10. Have confidence - I will only let you go forward for the exam if I think you have a great chance of passing. If you don't feel confident with your driving ability - you're not ready. You are allowed to change your test 3 working days before hand. Don't throw away £100 (£62 for the test, £25 for lesson before, £25 for car hire) needlessly. No one likes to fail and if you think you're going to, you'll make it happen. Only when you feel confident do you stand a chance of success.

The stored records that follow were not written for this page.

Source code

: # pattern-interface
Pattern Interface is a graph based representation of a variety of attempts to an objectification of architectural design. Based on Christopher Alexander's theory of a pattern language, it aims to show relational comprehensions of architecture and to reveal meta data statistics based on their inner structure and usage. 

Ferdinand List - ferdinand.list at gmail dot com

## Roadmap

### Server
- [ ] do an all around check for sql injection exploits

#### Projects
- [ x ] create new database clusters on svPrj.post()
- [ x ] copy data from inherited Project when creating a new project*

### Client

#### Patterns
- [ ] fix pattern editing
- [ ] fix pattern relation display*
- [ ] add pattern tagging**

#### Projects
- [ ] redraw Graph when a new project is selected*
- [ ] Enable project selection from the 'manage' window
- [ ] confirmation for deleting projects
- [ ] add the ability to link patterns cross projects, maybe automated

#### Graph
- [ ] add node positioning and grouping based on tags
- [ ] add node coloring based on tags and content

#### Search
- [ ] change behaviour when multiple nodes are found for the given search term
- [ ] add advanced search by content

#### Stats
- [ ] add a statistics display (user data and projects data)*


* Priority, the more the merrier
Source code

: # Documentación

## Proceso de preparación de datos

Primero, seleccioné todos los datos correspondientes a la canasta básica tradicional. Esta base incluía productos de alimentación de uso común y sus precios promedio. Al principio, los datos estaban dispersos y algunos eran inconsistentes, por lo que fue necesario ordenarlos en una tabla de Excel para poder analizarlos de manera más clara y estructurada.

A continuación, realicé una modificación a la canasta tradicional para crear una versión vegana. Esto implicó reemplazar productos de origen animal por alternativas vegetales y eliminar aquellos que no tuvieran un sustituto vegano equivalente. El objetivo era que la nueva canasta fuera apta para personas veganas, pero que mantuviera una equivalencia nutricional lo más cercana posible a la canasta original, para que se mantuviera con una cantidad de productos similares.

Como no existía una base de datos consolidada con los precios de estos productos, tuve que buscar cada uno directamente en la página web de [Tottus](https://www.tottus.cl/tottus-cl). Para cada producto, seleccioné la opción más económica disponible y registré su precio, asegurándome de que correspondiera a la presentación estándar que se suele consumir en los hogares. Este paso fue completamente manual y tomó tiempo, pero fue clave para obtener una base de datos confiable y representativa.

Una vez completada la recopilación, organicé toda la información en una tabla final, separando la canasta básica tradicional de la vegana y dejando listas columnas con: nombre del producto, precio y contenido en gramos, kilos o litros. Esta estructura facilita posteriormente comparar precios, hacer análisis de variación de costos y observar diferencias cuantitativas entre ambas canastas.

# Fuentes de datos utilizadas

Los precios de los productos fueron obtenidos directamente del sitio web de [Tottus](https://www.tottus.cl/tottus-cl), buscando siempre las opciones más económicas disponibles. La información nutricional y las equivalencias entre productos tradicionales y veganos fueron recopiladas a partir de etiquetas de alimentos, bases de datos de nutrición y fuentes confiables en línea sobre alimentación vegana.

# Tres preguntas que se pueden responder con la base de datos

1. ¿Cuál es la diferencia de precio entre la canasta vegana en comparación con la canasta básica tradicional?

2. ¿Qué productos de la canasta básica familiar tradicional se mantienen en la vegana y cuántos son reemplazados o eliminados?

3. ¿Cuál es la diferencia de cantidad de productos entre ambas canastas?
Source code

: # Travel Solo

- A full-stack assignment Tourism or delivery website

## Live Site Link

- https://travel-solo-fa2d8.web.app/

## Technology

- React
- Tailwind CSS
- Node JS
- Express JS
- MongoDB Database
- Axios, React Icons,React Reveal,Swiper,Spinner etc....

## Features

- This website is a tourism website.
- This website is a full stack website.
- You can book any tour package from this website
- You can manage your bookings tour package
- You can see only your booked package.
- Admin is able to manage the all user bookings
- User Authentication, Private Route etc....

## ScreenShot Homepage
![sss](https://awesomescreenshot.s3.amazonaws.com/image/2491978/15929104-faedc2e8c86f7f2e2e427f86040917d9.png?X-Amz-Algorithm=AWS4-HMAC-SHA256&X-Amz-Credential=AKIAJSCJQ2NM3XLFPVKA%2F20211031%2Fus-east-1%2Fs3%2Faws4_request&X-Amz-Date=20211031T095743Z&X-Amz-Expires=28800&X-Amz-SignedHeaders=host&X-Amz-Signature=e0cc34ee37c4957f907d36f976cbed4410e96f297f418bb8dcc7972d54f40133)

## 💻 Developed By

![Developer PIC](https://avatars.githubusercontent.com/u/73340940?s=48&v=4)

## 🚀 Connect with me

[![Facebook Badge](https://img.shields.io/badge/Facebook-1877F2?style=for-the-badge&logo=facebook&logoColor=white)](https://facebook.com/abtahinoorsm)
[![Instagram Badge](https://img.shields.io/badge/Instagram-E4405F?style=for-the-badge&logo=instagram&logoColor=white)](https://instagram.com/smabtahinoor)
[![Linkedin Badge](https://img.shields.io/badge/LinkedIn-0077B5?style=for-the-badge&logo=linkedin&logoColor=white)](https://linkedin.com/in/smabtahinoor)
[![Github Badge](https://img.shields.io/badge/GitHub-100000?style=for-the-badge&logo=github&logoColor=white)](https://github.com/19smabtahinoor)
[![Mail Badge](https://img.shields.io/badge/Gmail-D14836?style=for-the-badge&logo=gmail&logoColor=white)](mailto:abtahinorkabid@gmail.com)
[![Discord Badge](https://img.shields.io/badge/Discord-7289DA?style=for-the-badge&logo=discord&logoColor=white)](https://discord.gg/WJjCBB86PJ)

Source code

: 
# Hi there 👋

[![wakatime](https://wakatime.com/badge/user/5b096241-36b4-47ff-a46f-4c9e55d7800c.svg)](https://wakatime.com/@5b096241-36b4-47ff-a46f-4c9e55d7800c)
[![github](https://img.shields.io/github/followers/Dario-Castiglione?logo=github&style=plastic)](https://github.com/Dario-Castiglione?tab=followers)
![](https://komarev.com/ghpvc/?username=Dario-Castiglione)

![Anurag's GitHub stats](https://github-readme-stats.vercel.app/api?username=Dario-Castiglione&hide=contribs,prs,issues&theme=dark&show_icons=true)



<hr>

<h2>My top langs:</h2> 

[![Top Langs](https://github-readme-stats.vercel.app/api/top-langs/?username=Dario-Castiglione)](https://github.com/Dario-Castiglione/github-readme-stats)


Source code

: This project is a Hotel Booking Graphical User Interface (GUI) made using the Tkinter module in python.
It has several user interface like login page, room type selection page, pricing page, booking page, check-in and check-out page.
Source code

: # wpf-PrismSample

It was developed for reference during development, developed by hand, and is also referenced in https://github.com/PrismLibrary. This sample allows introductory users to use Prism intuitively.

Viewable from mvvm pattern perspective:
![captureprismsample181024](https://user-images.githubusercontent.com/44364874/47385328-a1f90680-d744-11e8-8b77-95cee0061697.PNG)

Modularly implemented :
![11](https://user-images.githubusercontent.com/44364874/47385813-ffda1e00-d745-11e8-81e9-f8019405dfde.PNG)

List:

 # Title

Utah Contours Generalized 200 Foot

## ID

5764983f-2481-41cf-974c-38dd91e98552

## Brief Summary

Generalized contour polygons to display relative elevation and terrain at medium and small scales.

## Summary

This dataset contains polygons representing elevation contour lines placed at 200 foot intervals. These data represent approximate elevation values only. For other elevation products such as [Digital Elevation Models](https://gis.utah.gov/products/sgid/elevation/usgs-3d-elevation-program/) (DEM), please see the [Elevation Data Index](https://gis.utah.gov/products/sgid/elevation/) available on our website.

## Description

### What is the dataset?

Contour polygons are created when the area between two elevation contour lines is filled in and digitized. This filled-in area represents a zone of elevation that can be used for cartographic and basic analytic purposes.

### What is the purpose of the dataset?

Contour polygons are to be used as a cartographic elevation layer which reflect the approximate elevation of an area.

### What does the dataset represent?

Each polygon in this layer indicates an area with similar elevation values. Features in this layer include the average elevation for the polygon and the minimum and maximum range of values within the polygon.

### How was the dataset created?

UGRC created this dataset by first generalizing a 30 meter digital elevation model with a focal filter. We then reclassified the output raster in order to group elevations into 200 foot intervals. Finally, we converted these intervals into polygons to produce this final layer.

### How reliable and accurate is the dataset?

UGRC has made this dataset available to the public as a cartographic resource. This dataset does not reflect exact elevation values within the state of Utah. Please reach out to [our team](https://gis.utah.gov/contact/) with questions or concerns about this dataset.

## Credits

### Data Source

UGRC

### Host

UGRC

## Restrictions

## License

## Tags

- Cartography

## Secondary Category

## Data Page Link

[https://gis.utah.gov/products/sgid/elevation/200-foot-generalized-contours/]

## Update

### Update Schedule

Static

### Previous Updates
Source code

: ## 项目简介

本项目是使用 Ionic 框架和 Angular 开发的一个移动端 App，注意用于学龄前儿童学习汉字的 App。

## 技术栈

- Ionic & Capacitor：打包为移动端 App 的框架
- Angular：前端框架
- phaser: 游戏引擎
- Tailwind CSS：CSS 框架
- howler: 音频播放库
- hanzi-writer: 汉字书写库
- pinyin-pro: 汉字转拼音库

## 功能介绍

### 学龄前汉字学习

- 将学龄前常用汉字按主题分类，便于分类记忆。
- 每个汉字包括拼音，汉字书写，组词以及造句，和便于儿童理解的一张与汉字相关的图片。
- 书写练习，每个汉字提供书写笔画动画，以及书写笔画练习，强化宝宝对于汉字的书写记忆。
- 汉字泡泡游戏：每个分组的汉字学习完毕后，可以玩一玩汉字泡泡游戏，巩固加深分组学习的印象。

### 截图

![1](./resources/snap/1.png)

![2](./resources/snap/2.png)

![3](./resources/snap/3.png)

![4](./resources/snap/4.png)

11. Music - The Mozart Effect is believed to increase learning and spacial awareness by up to 20%. Years ago it was said that by listening to Mozart made people smarter. This is not the case. What helps increase learning is to listen to your favourite music for 10 to 20 minutes before you start to learn something. It helps to increase the brains ability to make memories, and by making memories you remember how to do things, i.e driving. So before each lesson, try to listen to your favourite songs for 15 minutes and perhaps you'll be able to learn 20% faster. This will in the long run save you 20% on the cost and possibly get your licence in far less time. When it comes to your exam, you'll have a few minutes wait before your test, why not take a MP3 player/mobile with your music on and some head phones and listen before your test starts. You'll not be learning anything here, but it could help with spacial awareness, a core skill for driving.